For v1, bounding box shapes are constrained by their activation function to be between 0 and 1, which is whole-image-relative. Thus a predicted bounding box of width = 1. and height=1. would be full image size (not constrained to grid cell size or shape.). Here is the relevant excerpt from the original paper:

Each bounding box consists of 5 predictions: x, y, w, h, and confidence. The (x, y) coordinates represent the center of the box relative to the bounds of the grid cell. The width and height are predicted relative to the whole image. Section 2.

emphasis added

The mechanism changes a bit for the later YOLO versions, but a bounding box is still able to exceed grid cell size, which is not the case for sliding windows. There are other threads in this forum that discuss the v2 mechanism in detail. Hope this helps.

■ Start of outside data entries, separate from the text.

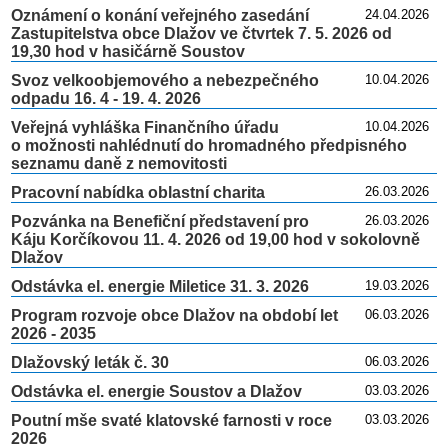
Oznámení o konání veřejného zasedání
24.04.2026
Zastupitelstva obce Dlažov ve čtvrtek 7. 5. 2026 od
19,30 hod v hasičárně Soustov
Svoz velkoobjemového a nebezpečného
10.04.2026
odpadu 16. 4 - 19. 4. 2026
Veřejná vyhláška Finančního úřadu
10.04.2026
o možnosti nahlédnutí do hromadného předpisného
seznamu daně z nemovitosti
Pracovní nabídka oblastní charita
26.03.2026
Pozvánka na Benefiční představení pro
26.03.2026
Káju Korčíkovou 11. 4. 2026 od 19,00 hod v sokolovně
Dlažov
Odstávka el. energie Miletice 31. 3. 2026
19.03.2026
Program rozvoje obce Dlažov na období let
06.03.2026
2026 - 2035
Dlažovský leták č. 30
06.03.2026
Odstávka el. energie Soustov a Dlažov
03.03.2026
Poutní mše svaté klatovské farnosti v roce
03.03.2026
2026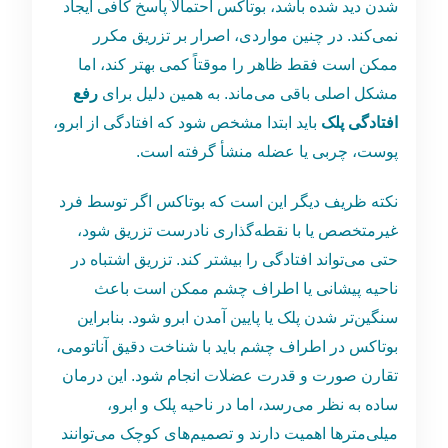
شدن دید شده باشد، بوتاکس احتمالاً پاسخ کافی ایجاد
نمی‌کند. در چنین مواردی، اصرار بر تزریق مکرر
ممکن است فقط ظاهر را موقتاً کمی بهتر کند، اما
مشکل اصلی باقی می‌ماند. به همین دلیل برای
رفع
افتادگی پلک
باید ابتدا مشخص شود که افتادگی از ابرو،
پوست، چربی یا عضله منشأ گرفته است.
نکته ظریف دیگر این است که بوتاکس اگر توسط فرد
غیرمتخصص یا با نقطه‌گذاری نادرست تزریق شود،
حتی می‌تواند افتادگی را بیشتر کند. تزریق اشتباه در
ناحیه پیشانی یا اطراف چشم ممکن است باعث
سنگین‌تر شدن پلک یا پایین آمدن ابرو شود. بنابراین
بوتاکس در اطراف چشم باید با شناخت دقیق آناتومی،
تقارن صورت و قدرت عضلات انجام شود. این درمان
ساده به نظر می‌رسد، اما در ناحیه پلک و ابرو،
میلی‌مترها اهمیت دارند و تصمیم‌های کوچک می‌توانند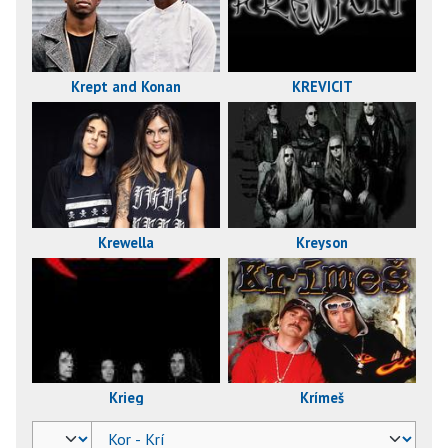
Krept and Konan
KREVICIT
Krewella
Kreyson
Krímeš
Krieg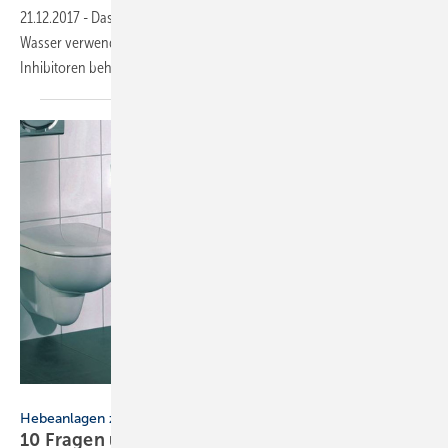
21.12.2017
-
Dass zum Befüllen einer neuen Heizungsanlage entsalztes
Wasser verwendet wird ist klar. Doch soll es zusätzlich auch noch mit
Inhibitoren behandelt
werden?
Wilo
Hebeanlagen zur begrenzten Verwendung
10 Fragen und Antworten zu
Kleinhebeanlagen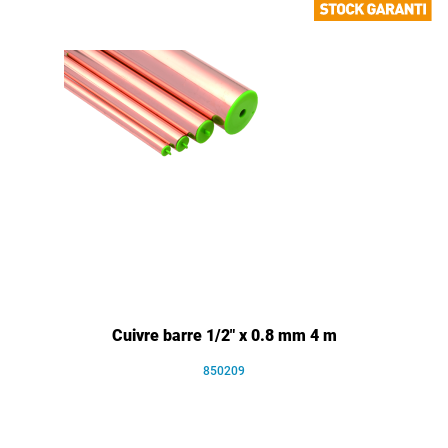
Cuivre barre 1/2" x 0.8 mm 4 m
850209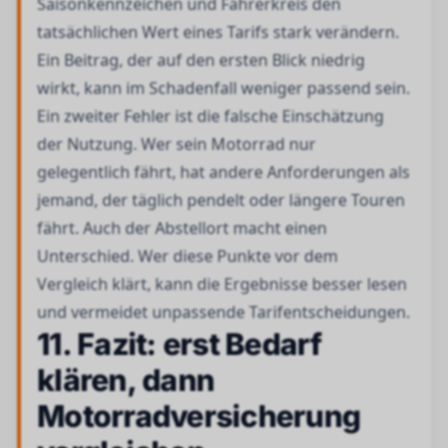
Saisonkennzeichen und Fahrerkreis den
tatsächlichen Wert eines Tarifs stark verändern.
Ein Beitrag, der auf den ersten Blick niedrig
wirkt, kann im Schadenfall weniger passend sein.
Ein zweiter Fehler ist die falsche Einschätzung
der Nutzung. Wer sein Motorrad nur
gelegentlich fährt, hat andere Anforderungen als
jemand, der täglich pendelt oder längere Touren
fährt. Auch der Abstellort macht einen
Unterschied. Wer diese Punkte vor dem
Vergleich klärt, kann die Ergebnisse besser lesen
und vermeidet unpassende Tarifentscheidungen.
11. Fazit: erst Bedarf
klären, dann
Motorradversicherung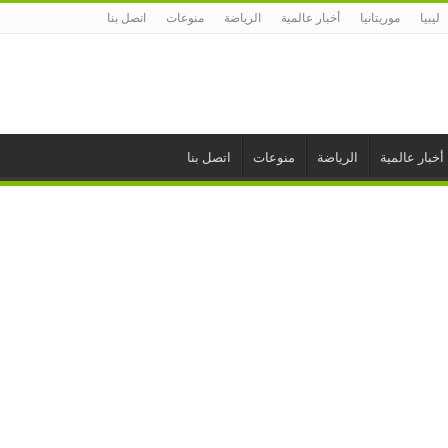
ليبيا
موريتانيا
أخبار عالمية
الرياضة
منوعات
اتصل بنا
أخبار عالمية
الرياضة
منوعات
اتصل بنا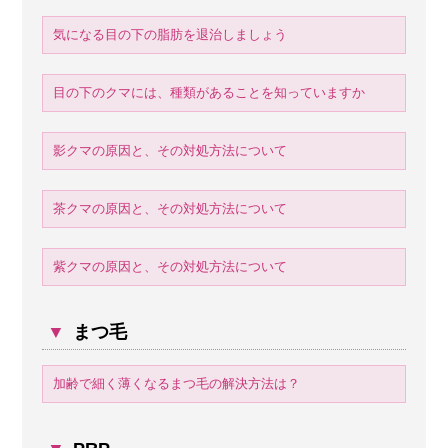
気になる目の下の脂肪を退治しましょう
目の下のクマには、種類があることを知っていますか
影クマの原因と、その対処方法について
茶クマの原因と、その対処方法について
紫クマの原因と、その対処方法について
▼
まつ毛
加齢で細く薄くなるまつ毛の解決方法は？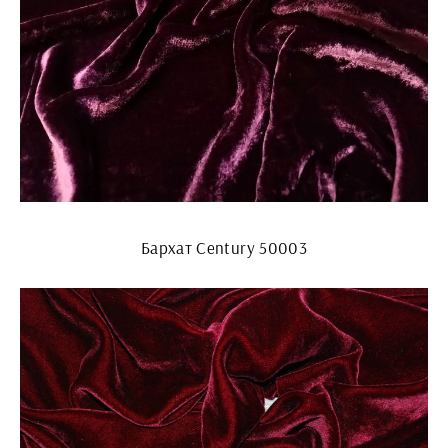
Бархат Century 50003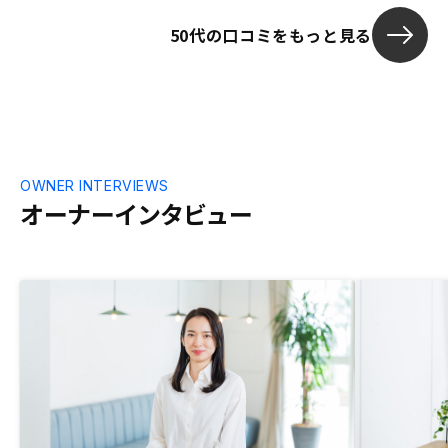
50代の口コミをもっと見る
OWNER INTERVIEWS
オーナーインタビュー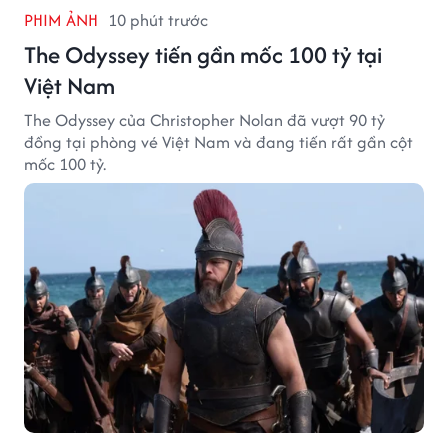
PHIM ẢNH
10 phút trước
The Odyssey tiến gần mốc 100 tỷ tại
Việt Nam
The Odyssey của Christopher Nolan đã vượt 90 tỷ
đồng tại phòng vé Việt Nam và đang tiến rất gần cột
mốc 100 tỷ.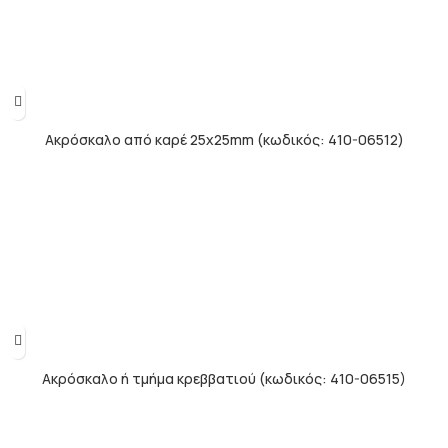
Ακρόσκαλο από καρέ 25x25mm (κωδικός: 410-06512)
Ακρόσκαλο ή τμήμα κρεββατιού (κωδικός: 410-06515)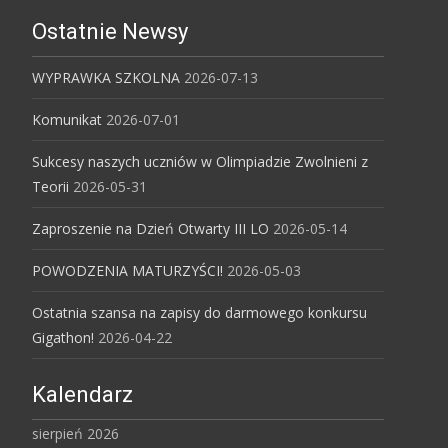
Ostatnie Newsy
WYPRAWKA SZKOLNA
2026-07-13
Komunikat
2026-07-01
Sukcesy naszych uczniów w Olimpiadzie Zwolnieni z
Teorii
2026-05-31
Zaproszenie na Dzień Otwarty III LO
2026-05-14
POWODZENIA MATURZYŚCI!
2026-05-03
Ostatnia szansa na zapisy do darmowego konkursu
Gigathon!
2026-04-22
Kalendarz
sierpień 2026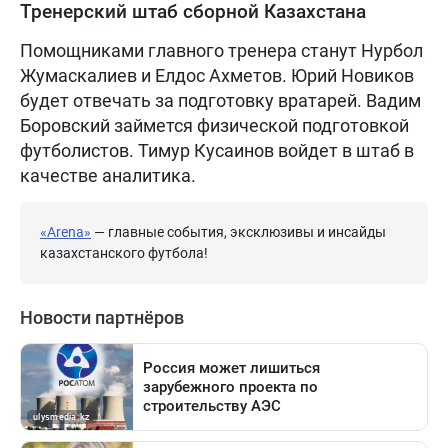
Тренерский штаб сборной Казахстана
Помощниками главного тренера станут Нурбол
Жумаскалиев и Елдос Ахметов. Юрий Новиков
будет отвечать за подготовку вратарей. Вадим
Боровский займется физической подготовкой
футболистов. Тимур Кусаинов войдет в штаб в
качестве аналитика.
«Arena»
— главные события, эксклюзивы и инсайды
казахстанского футбола!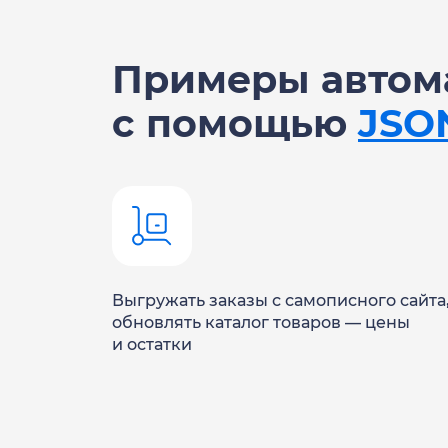
Примеры автом
с помощью
JSO
Выгружать заказы с самописного сайта
обновлять каталог товаров — цены
и остатки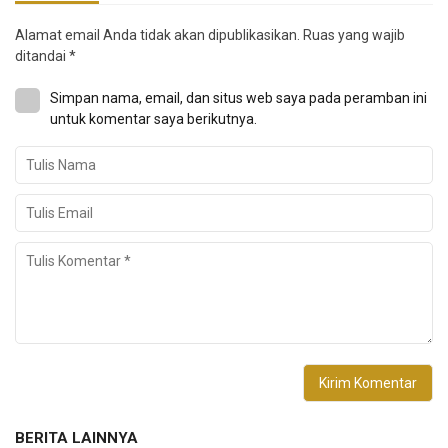
Alamat email Anda tidak akan dipublikasikan.
Ruas yang wajib
ditandai
*
Simpan nama, email, dan situs web saya pada peramban ini
untuk komentar saya berikutnya.
BERITA LAINNYA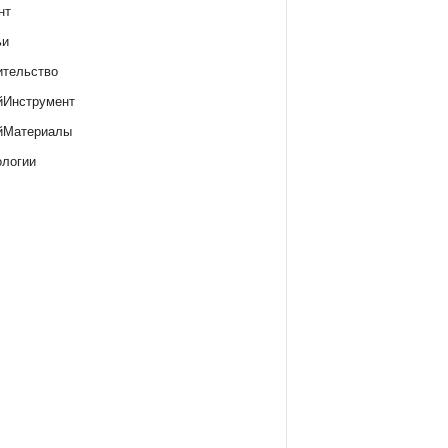
нт
ьи
ительство
йИнструмент
йМатериалы
ологии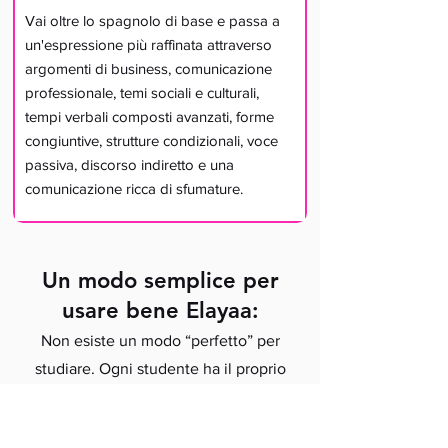
Vai oltre lo spagnolo di base e passa a
un'espressione più raffinata attraverso
argomenti di business, comunicazione
professionale, temi sociali e culturali,
tempi verbali composti avanzati, forme
congiuntive, strutture condizionali, voce
passiva, discorso indiretto e una
comunicazione ricca di sfumature.
Un modo semplice per
usare bene Elayaa:
Non esiste un modo “perfetto” per
studiare. Ogni studente ha il proprio
ritmo.
Ma se vuoi un punto di partenza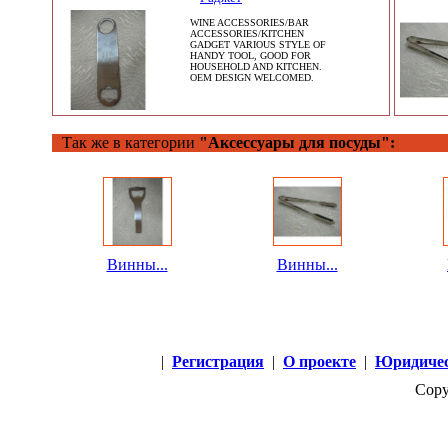
WINE ACCESSORIES/BAR
ACCESSORIES/KITCHEN
GADGET VARIOUS STYLE OF
HANDY TOOL, GOOD FOR
HOUSEHOLD AND KITCHEN.
OEM DESIGN WELCOMED.
Так же в категории
"Аксессуары для посуды":
Винны...
Винны...
|
Регистрация
|
О проекте
|
Юридичес
Copy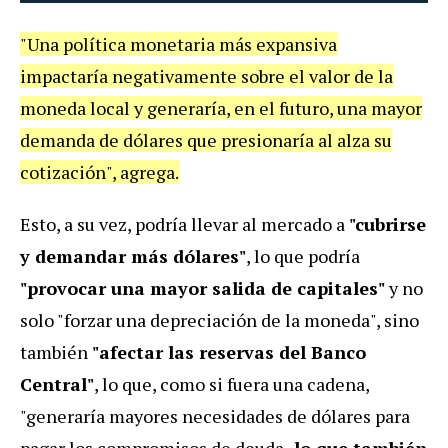
"Una política monetaria más expansiva
impactaría negativamente sobre el valor de la
moneda local y generaría, en el futuro, una mayor
demanda de dólares que presionaría al alza su
cotización", agrega.
Esto, a su vez, podría llevar al mercado a
"cubrirse
y demandar más dólares"
, lo que podría
"provocar una mayor salida de capitales"
y no
solo "forzar una depreciación de la moneda", sino
también
"afectar las reservas del Banco
Central"
, lo que, como si fuera una cadena,
"generaría mayores necesidades de dólares para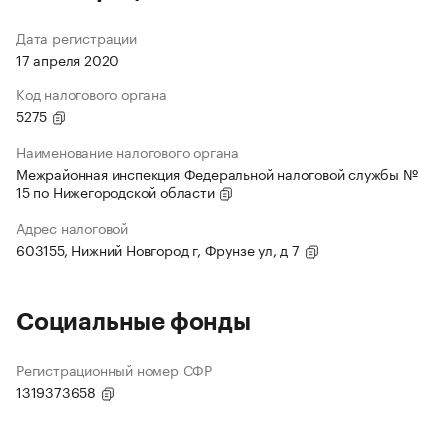
Дата регистрации
17 апреля 2020
Код налогового органа
5275
Наименование налогового органа
Межрайонная инспекция Федеральной налоговой службы №
15 по Нижегородской области
Адрес налоговой
603155, Нижний Новгород г, Фрунзе ул, д 7
Социальные фонды
Регистрационный номер СФР
1319373658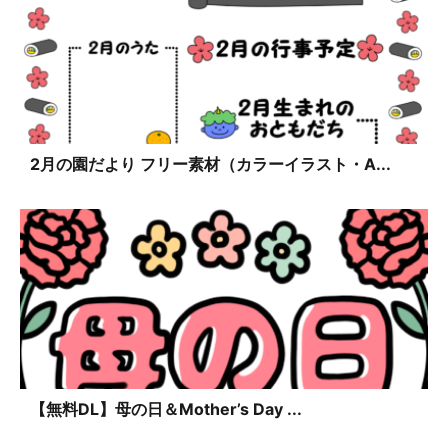
2月の園だより フリー素材（カラーイラスト・A...
【無料DL】母の日＆Mother’s Day ...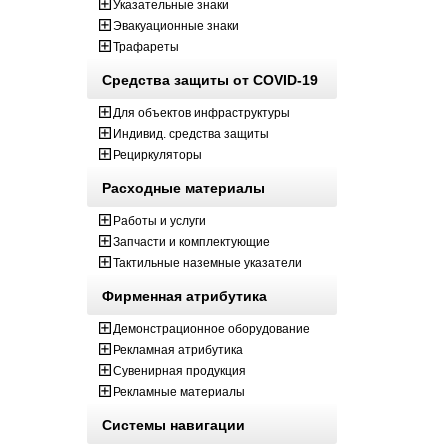
Указательные знаки
Эвакуационные знаки
Трафареты
Средства защиты от COVID-19
Для объектов инфраструктуры
Индивид. средства защиты
Рециркуляторы
Расходные материалы
Работы и услуги
Запчасти и комплектующие
Тактильные наземные указатели
Фирменная атрибутика
Демонстрационное оборудование
Рекламная атрибутика
Сувенирная продукция
Рекламные материалы
Системы навигации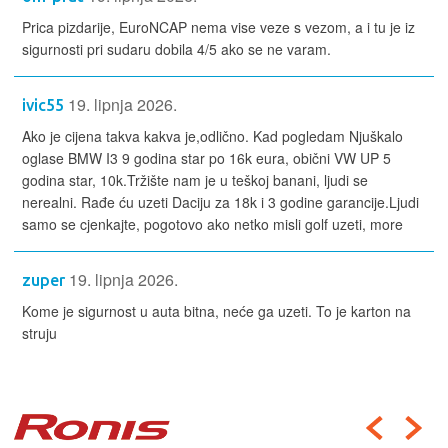
Prica pizdarije, EuroNCAP nema vise veze s vezom, a i tu je iz
sigurnosti pri sudaru dobila 4/5 ako se ne varam.
19. lipnja 2026.
ivic55
Ako je cijena takva kakva je,odlično. Kad pogledam Njuškalo
oglase BMW I3 9 godina star po 16k eura, obični VW UP 5
godina star, 10k.Tržište nam je u teškoj banani, ljudi se
nerealni. Rađe ću uzeti Daciju za 18k i 3 godine garancije.Ljudi
samo se cjenkajte, pogotovo ako netko misli golf uzeti, more
19. lipnja 2026.
zuper
Kome je sigurnost u auta bitna, neće ga uzeti. To je karton na
struju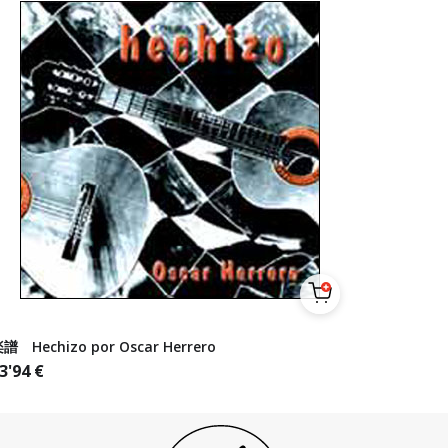
譜 Hechizo por Oscar Herrero
3'94
€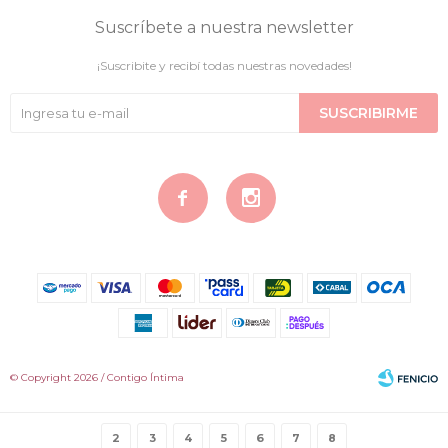
Suscríbete a nuestra newsletter
¡Suscribite y recibí todas nuestras novedades!
SUSCRIBIRME


© Copyright 2026 / Contigo Íntima
2
3
4
5
6
7
8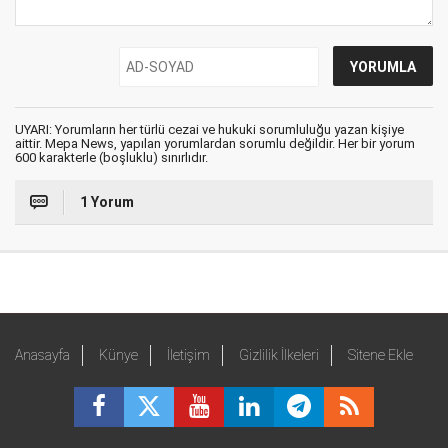
UYARI: Yorumların her türlü cezai ve hukuki sorumluluğu yazan kişiye
aittir. Mepa News, yapılan yorumlardan sorumlu değildir. Her bir yorum
600 karakterle (boşluklu) sınırlıdır.
1 Yorum
Anasayfa
Künye
İletişim
Gizlilik İlkeleri
Sitene Ekle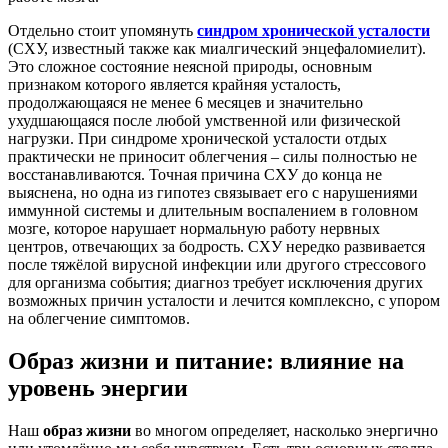
Отдельно стоит упомянуть
синдром хронической усталости
(СХУ, известный также как миалгический энцефаломиелит).
Это сложное состояние неясной природы, основным
признаком которого является крайняя усталость,
продолжающаяся не менее 6 месяцев и значительно
ухудшающаяся после любой умственной или физической
нагрузки
. При синдроме хронической усталости отдых
практически не приносит облегчения – силы полностью не
восстанавливаются. Точная причина СХУ до конца не
выяснена, но одна из гипотез связывает его с нарушениями
иммунной системы и длительным воспалением в головном
мозге
, которое нарушает нормальную работу нервных
центров, отвечающих за бодрость. СХУ нередко развивается
после тяжёлой вирусной инфекции или другого стрессового
для организма события; диагноз требует исключения других
возможных причин усталости и лечится комплексно, с упором
на облегчение симптомов.
Образ жизни и питание: влияние на
уровень энергии
Наш
образ жизни
во многом определяет, насколько энергично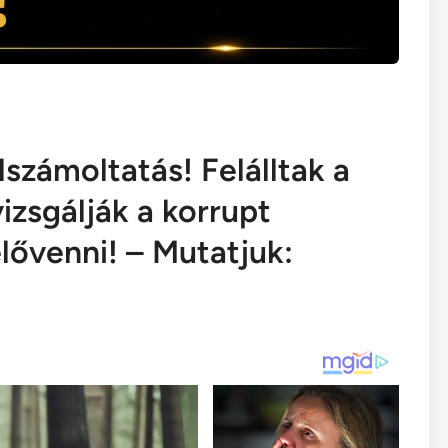
számoltatás! Felálltak a
izsgálják a korrupt
lővenni! – Mutatjuk: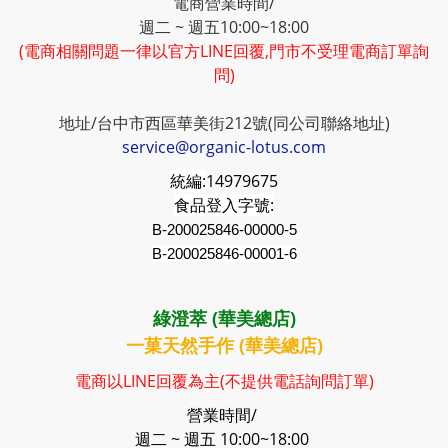
電商營業時間/
週二 ~ 週五10:00~18:00
(電商相關問題一律以官方LINE回覆,門市不受理電商訂單詢
問)
地址/台中市西區華美街212號(同公司聯絡地址)
service@organic-lotus.com
統編:
14979675
食品登入字號:
B-200025846-00000-5
B-200025846-00001-6
綠澄萃 (華美總店)
一菓天然手作 (華美總店)
電商以LINE回覆為主(不提供電話詢問訂單)
營業時間/
週二 ~ 週五 10:00~18:00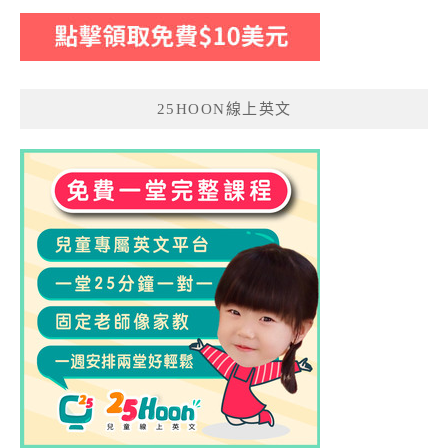
25HOON線上英文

Thank you for your response! I know that the full image is input and that the YOLO algorithm isn’t just an implementation of sliding windows, but I was wondering due to the nature of how each cell of a CNN corresponds to only a f x f portion of the previous layer if each grid cell would only ever end up seeing 95% of the original image and end up ignoring a couple of pixels on the sides. I was wondering if this was true and if there was any repercussions for it occurring or if it changed in later YOLO versions

1 Like

Sorry that I misunderstood the question. Most people ask how YOLO can detect an object larger than a grid cell, assuming the image is decomposed as it is in sliding windows.

Intentional selection of input and filter size, layer depth, and convolution stride and padding avoids data loss in a YOLO CNN. It is architected to exactly transform the entire input into the proper sized output.